If there is a consolation for fans of Joyce — and for book lovers in general, it’s that come next spring, both Tagore and Joyce both share a park and paths that lead directly to the front door of MoLI — the proposed Museum of Literature Ireland.
Located at Newman House and an adjoining Georgian town home standing sentinel over the square park overlooking India’s most famous literary figure, MoLI is to open next spring, paying homage to Ireland’s literary tradition and to people like Tagore who became entwined in its writers and writings.
“It’s a project that began with conversations between University College Dublin (UCD) and the National Library of Ireland,” Simon O’Connor, the director of MoLI, says. “It’s a site that is actually the originally home of UCD” before it re-located to a new sprawling campus away from the confines of St Stephen’s Green.
Joyce himself attended university and graduated from the Newman House site. More importantly, perhaps, between the collections of UCD and those of the National Library, there was a need for a new facility to showcase the remarkable treasure trove of historical and important literary works that had been amassed — a new museum that would be able to do justice to the remarkable depth and breadth of Irish literature and its reach around the world.
Arguably Joyce’s greatest work, Ulysses is often considered to be one of the great novels of the last century. All of the events take place in a single day — June 16, 1904 — and the events in the book are recreated every year on that date — Bloomsday. St Stephen’s Green is indeed mentioned as a guide to Dublin more than a century ago as you follow in the footsteps and Stephen Dedalus, Leopold Bloom and Molly Bloom.

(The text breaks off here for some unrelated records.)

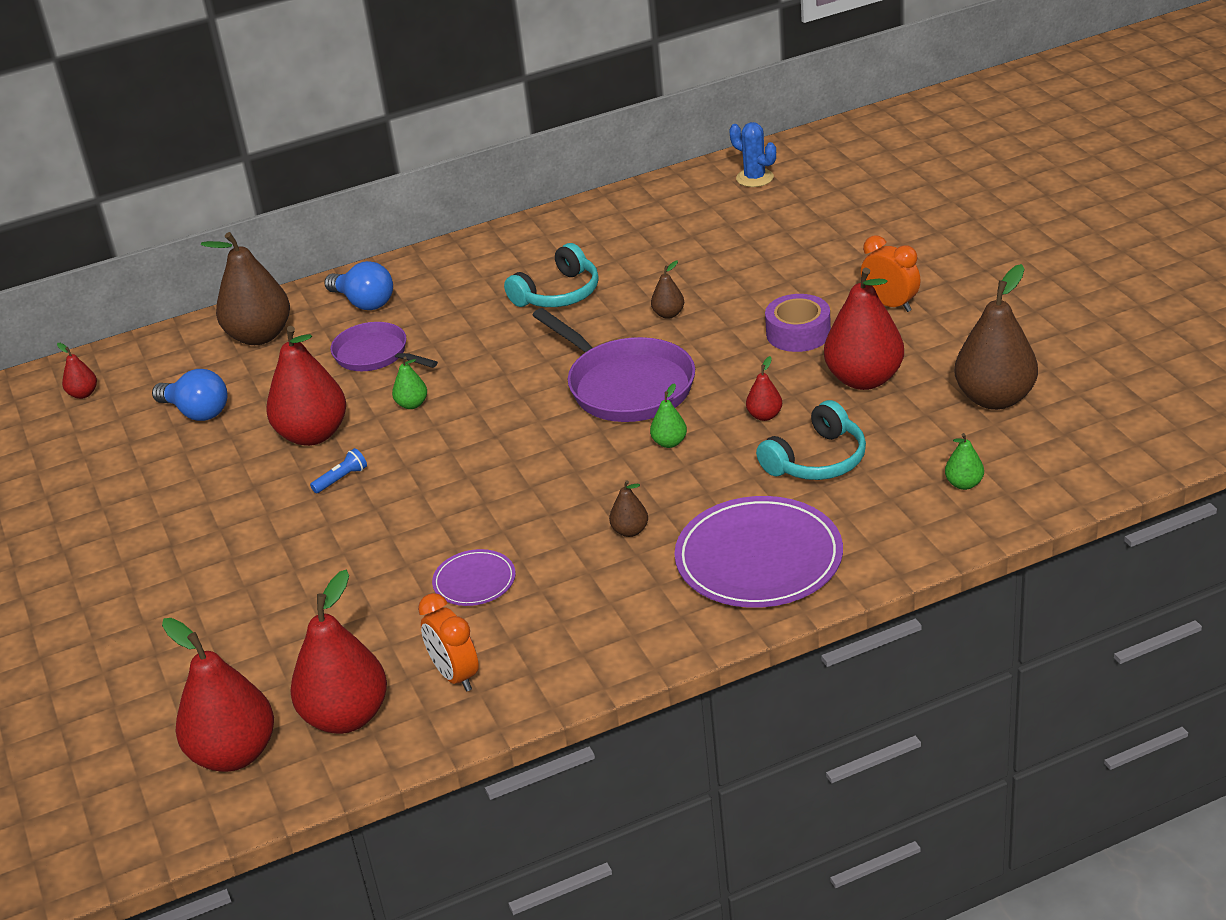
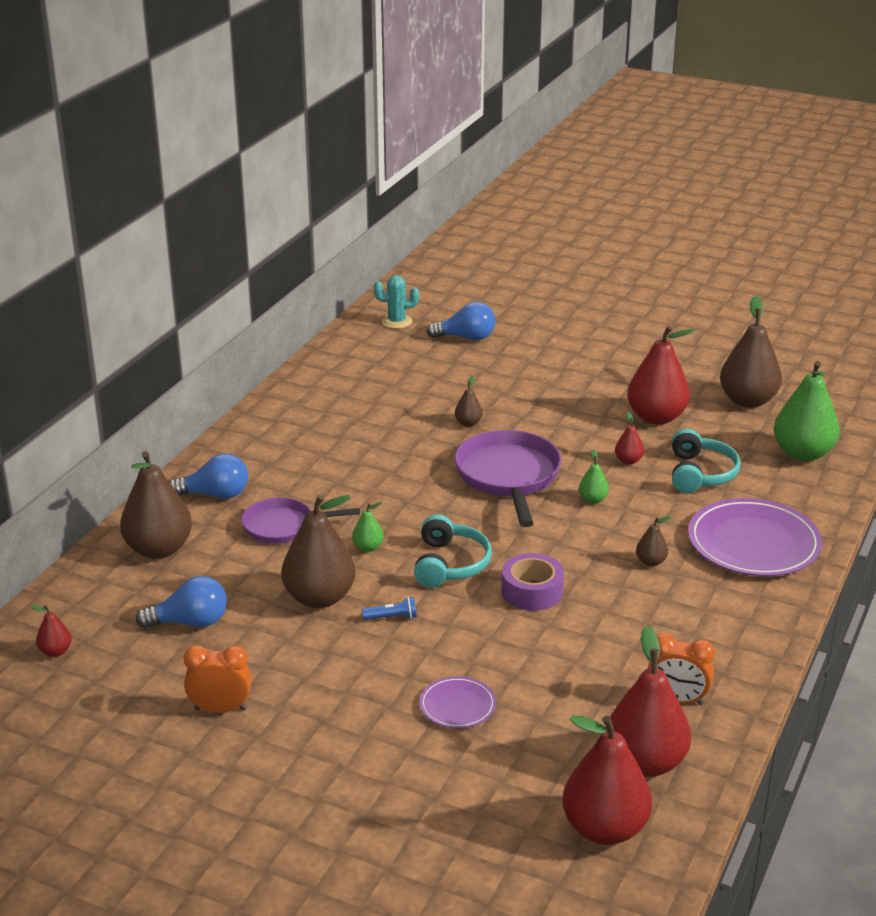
camera: 45 degrees left, 5 degrees down
(313, 435) = (319, 598): red pear -> brown pear
(341, 479) = (392, 617): blue flashlight -> blue flashlight turned 75 degrees clockwise
(474, 581) = (596, 637): purple plate -> purple plate (457, 705)
(558, 293) = (366, 437): turquoise headphones -> turquoise headphones (449, 564)
(626, 386) = (508, 477): purple pan -> purple pan turned 105 degrees counterclockwise
(754, 178) = (396, 321): blue cactus -> turquoise cactus
(798, 218) = (466, 337): none -> blue light bulb
(798, 333) = (574, 405): purple tape -> purple tape (532, 591)
(890, 305) = (605, 369): orange clock -> orange clock (220, 709)
(964, 484) = (802, 453): green pear -> green pear, size x2.22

MoLI will feature Joyce’s notebooks that detail his chaotic plot and thought process in creating Ulysses, and it also has the author’s personal priceless first edition of the novel
When MoLI opens next spring, it will a substantial visitor attraction for the literary history and culture of Dublin, O’Connor says.
So what makes Dublin such a rich literary city, with its authors able to engage with others, like Tagore, from half-way around the world more than a century ago?

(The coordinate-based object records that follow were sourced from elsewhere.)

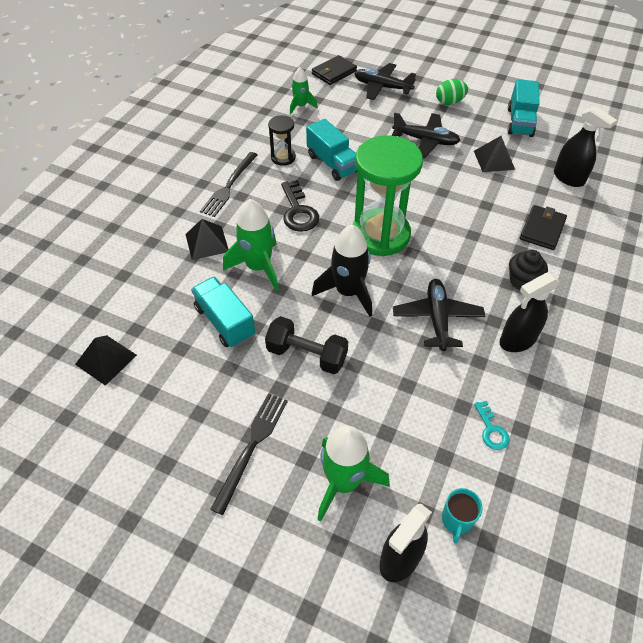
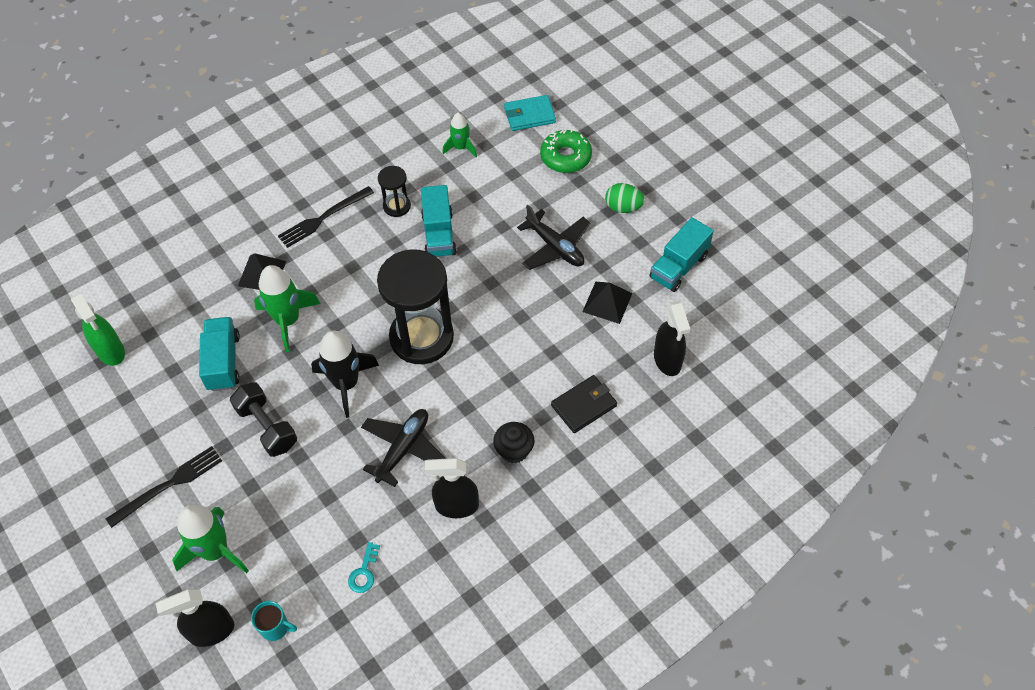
camera: 30 degrees right, 5 degrees up
(106, 359) = (111, 351): black pyramid -> green spray bottle
(298, 211) = (366, 276): black key -> none
(334, 72) = (529, 115): black wallet -> turquoise wallet
(380, 235) = (421, 337): green hourglass -> black hourglass
(382, 87) = (565, 157): black plane -> green donut
(456, 520) = (275, 627): turquoise mug -> turquoise mug turned 120 degrees counterclockwise

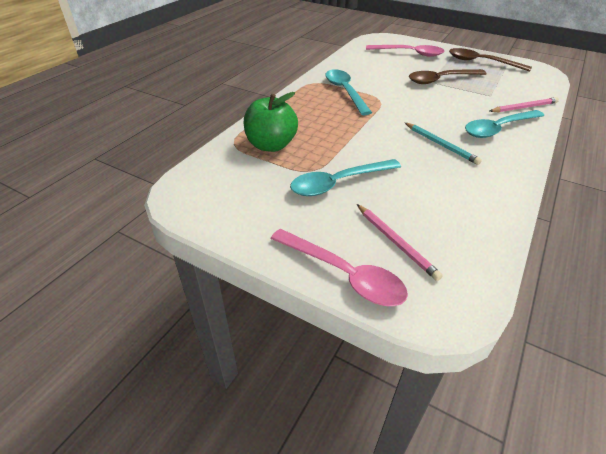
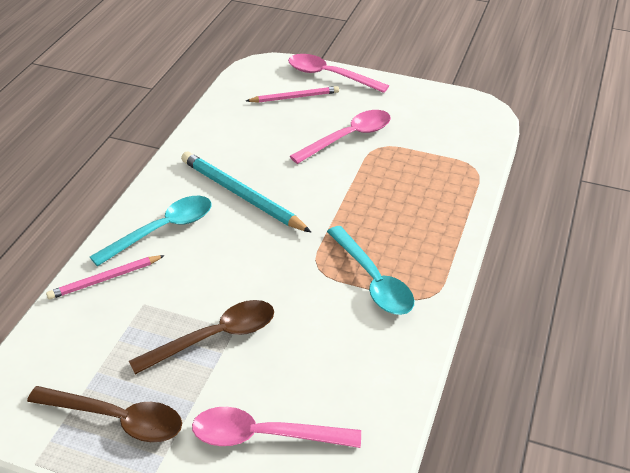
camera: 170 degrees right, 0 degrees up
(271, 145) = (433, 171): green apple -> none
(338, 183) = (348, 137): turquoise spoon -> pink spoon
(395, 242) = (294, 97): pink pencil -> pink pencil turned 120 degrees clockwise
(440, 145) = (242, 195): turquoise pencil -> turquoise pencil, size x1.62

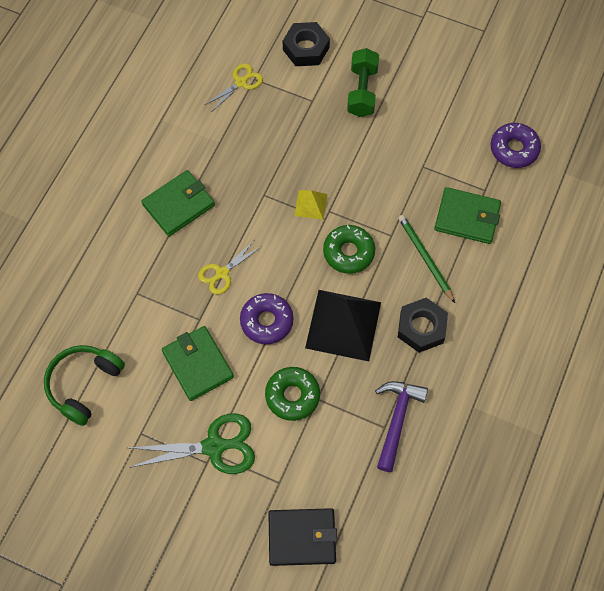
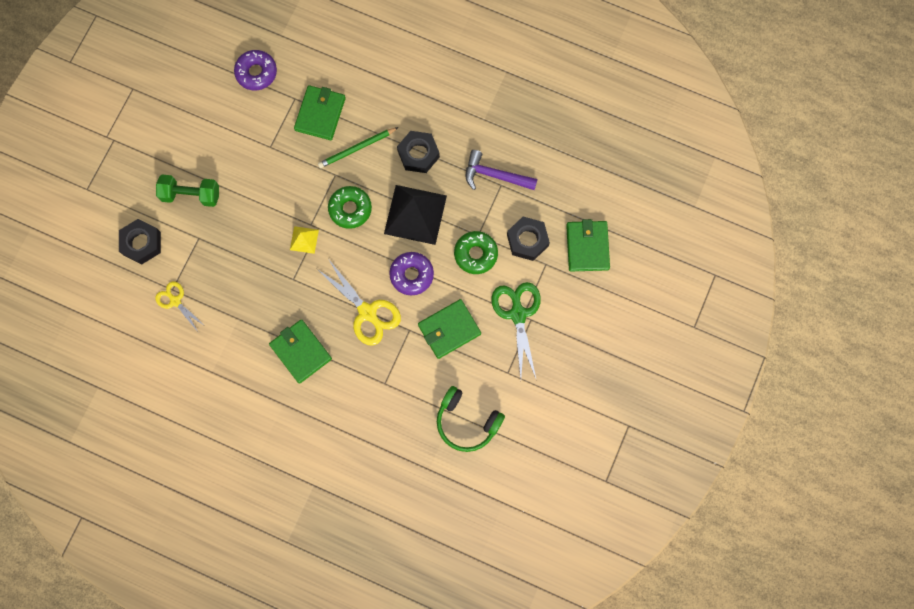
camera: 90 degrees left, 10 degrees up
(222, 273) = (367, 312): yellow scissors -> yellow scissors, size x1.67
(302, 537) = (587, 247): black wallet -> green wallet
(310, 459) = (527, 240): none -> black nut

“The answer to that question probably speaks to the entire artistic culture of the country,” he says. “we are an island. We have a complex colonial history. The weather’s not great. We talk a lot. We’re maudlin at times. We created our own competitive version of the colonial language — there are so many different factors. What is remarkable is that we have such influence far beyond our numbers. What’s remarkable too that so many of our writers wrote back to the country from abroad. You have Joyce who left. George Bernard Shaw. [Samuel] Beckett in France. It was always writing back, and the seeds of the writing were intertwined with the psychology of the country — with Joyce it was the psychology of the city.”
And that’s where MoLI comes in.
“What’s exciting about this project is that for such a small island, we have a complete imbalanced effect on English literature,” O’Connor says, adding that it will be a perfect and exciting location now to tell that history.
“One of the things too that’s important is how much our writers have influenced other writers,” he says.
Yes, how true. But when MoLI does finally open its doors, in the park opposite where those mallards play in the reeds and weeds, the statue to India’s greatest literary figure will still pay homage to Tagore — and the Nobel laureate’s more than passing influence on another who would later receive that same honour.
Mick O’Reilly is the Gulf News Foreign Correspondent based in Madrid.